C‘est encore arrivé, à Las Vegas. Une fusillade de trop. Le commun des mortels, en toute naïveté et crédulité ne s’y attendait peut-être pas, mais je parie que les esprits avertis n’ont pas été surpris de la tuerie de Las Vegas survenue le 1er octobre écoulé: la fusillade la plus meurtrière de l’histoire moderne des Etats-Unis avec 58 morts et plus de 500 blessés. En ce sens, les États-Unis sont “le pays développé le plus meurtrier au monde”, selon BFMTV. Las Vegas, ville de rutilants casinos, de jeux d’argent, de divertissements coûteux et de plaisirs exotiques, en est sortie assurément meurtrie, désemparée, déboussolée, désaxée, ravagée, autant par le bilan de la fusillade que par sa sauvagerie et le cynisme froid et méthodique de son auteur.

Une comptabilisation exhaustive de ces massacres prendrait bien plus que cette seule rubrique, et là n’est pas notre propos. Toutefois, un rappel des dix plus grandes tueries passées s’avère nécessaire pour bien mettre en contexte l’affreux carnage de Las Vegas. Le 16 octobre 1991, George Hennard, 35 ans, fonce dans un restaurant de Killeen au Texas avec sa voiture. Méthodiquement, il tue ses victimes d’une balle dans la tête: 22 morts, 27 blessés. Le 20 avril 1999, dans une école secondaire de Columbine, au Colorado, deux jeunes, Eric Harris et Dylan Klebold, tuent 12 de leurs camarades ainsi qu’un professeur avant de se donner la mort. Le 16 avril 2007, un étudiant d’origine sud-coréenne âgé de 23 ans tue 32 personnes avant de s’enlever la vie à l’institut universitaire Virginia Tech.

Le fou des armes, Stephen Paddock

Un psychiatre militaire d’origine palestinienne déclenche une grave fusillade sur une base militaire, à Fort Hood, au Texas, le 5 novembre 2009. Il tue 13 personnes et en blesse 42, avant d’être blessé et maîtrisé. À Binghamton, New York, le 3 avril 2009, Jiverly Wong tue 13 personnes et en blesse 4 autres dans un centre d’aide aux immigrants, alors que ces derniers se trouvaient dans une salle de classe. Le tireur s’est ensuite enlevé la vie. Au préalable, il avait ouvert le feu sur les deux réceptionnistes dont l’une avait survécu et appelé la police. Dans un cinéma d’Aurora, en banlieue de Denver, au Colorado, le 20 juillet 2012, James Holmes ouvre le feu sur les spectateurs. Il en abat 12 et en blesse 58.

EXTRAIT DE DONNÉES:

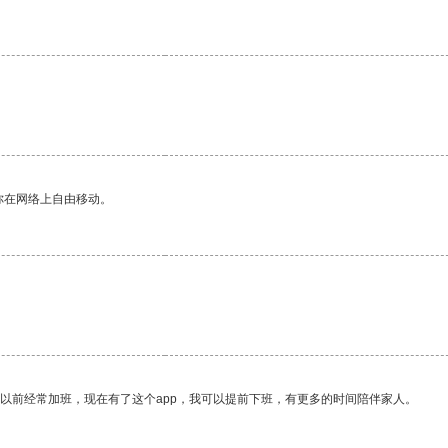
。
你在网络上自由移动。
我以前经常加班，现在有了这个app，我可以提前下班，有更多的时间陪伴家人。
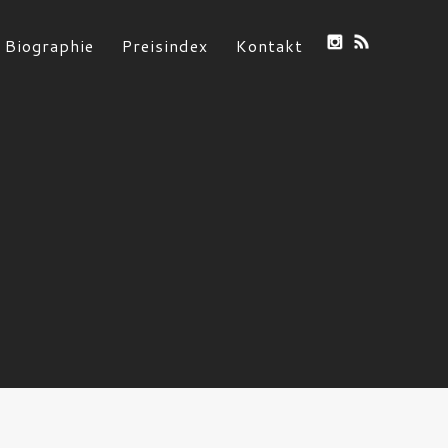
Biographie
Preisindex
Kontakt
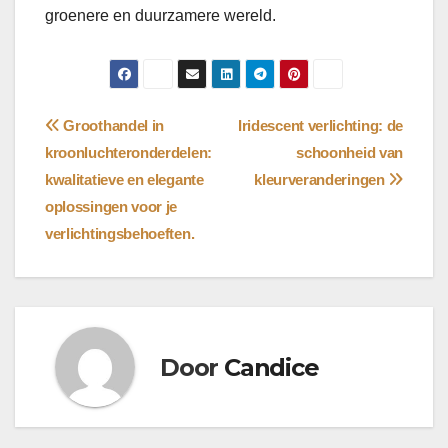
groenere en duurzamere wereld.
Bericht
Groothandel in
Iridescent verlichting: de
kroonluchteronderdelen:
schoonheid van
navigatie
kwalitatieve en elegante
kleurveranderingen
oplossingen voor je
verlichtingsbehoeften.
Door
Candice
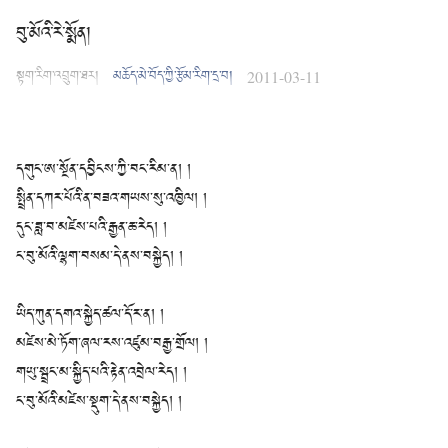
བུ་མོའི་རེ་སྨོན།
སྟག་རིག་འབྲུག་ཐར།
མཆོད་མེ་བོད་ཀྱི་རྩོམ་རིག་དྲ་བ།
2011-03-11
དགུང་ཨ་སྔོན་དབྱིངས་ཀྱི་བང་རིམ་ན། །
སྤྲིན་དཀར་པོའི་ན་བཟའ་གཡས་སུ་འཁྱིལ། །
དུང་ཟླ་བ་མཛེས་པའི་རྒྱན་ཆ་རེད། །
ང་བུ་མོའི་ལྷག་བསམ་དེ་ནས་བསྐྱེད། །
ཡིད་ཀུན་དགའ་སྐྱེད་ཚལ་དོ་ར་ན། །
མཛེས་མེ་ཏོག་ཞལ་རས་འཛུམ་བརྒྱ་གྲོལ། །
གཡུ་སྦྲང་མ་སྐྱིད་པའི་རྟེན་འབྲེལ་རེད། །
ང་བུ་མོའི་མཛེས་སྡུག་དེ་ནས་བསྐྱེད། །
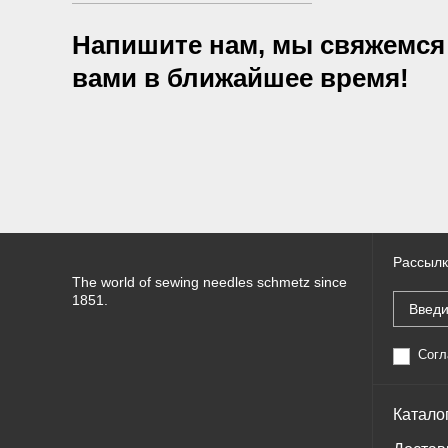
Напишите нам, мы свяжемся
вами в ближайшее время!
Рассылк
The world of sewing needles schmetz since
1851.
Согл
Катало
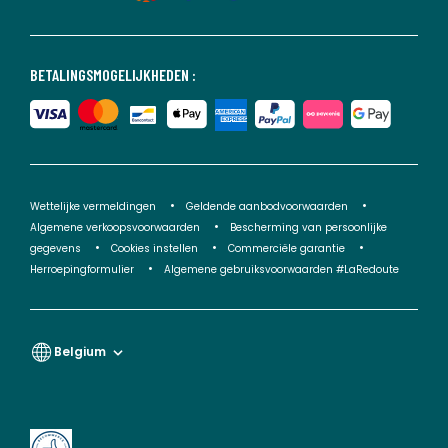
BETALINGSMOGELIJKHEDEN :
Wettelijke vermeldingen
Geldende aanbodvoorwaarden
Algemene verkoopsvoorwaarden
Bescherming van persoonlijke
gegevens
Cookies instellen
Commerciële garantie
Herroepingformulier
Algemene gebruiksvoorwaarden #LaRedoute
Belgium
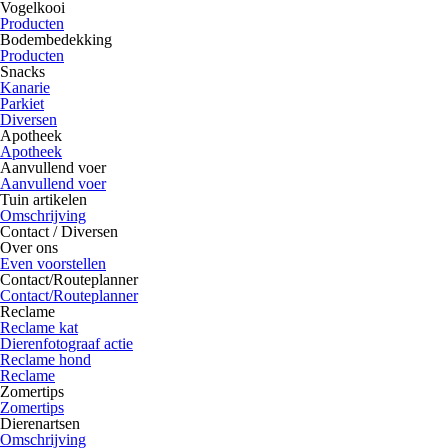
Vogelkooi
Producten
Bodembedekking
Producten
Snacks
Kanarie
Parkiet
Diversen
Apotheek
Apotheek
Aanvullend voer
Aanvullend voer
Tuin artikelen
Omschrijving
Contact / Diversen
Over ons
Even voorstellen
Contact/Routeplanner
Contact/Routeplanner
Reclame
Reclame kat
Dierenfotograaf actie
Reclame hond
Reclame
Zomertips
Zomertips
Dierenartsen
Omschrijving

CONSIGNE: D'après le texte d'étude, combien de personnes James Holmes a-t-il abattues dans le cinéma d'Aurora ?

CORRIGÉ: Il en a abattu 12.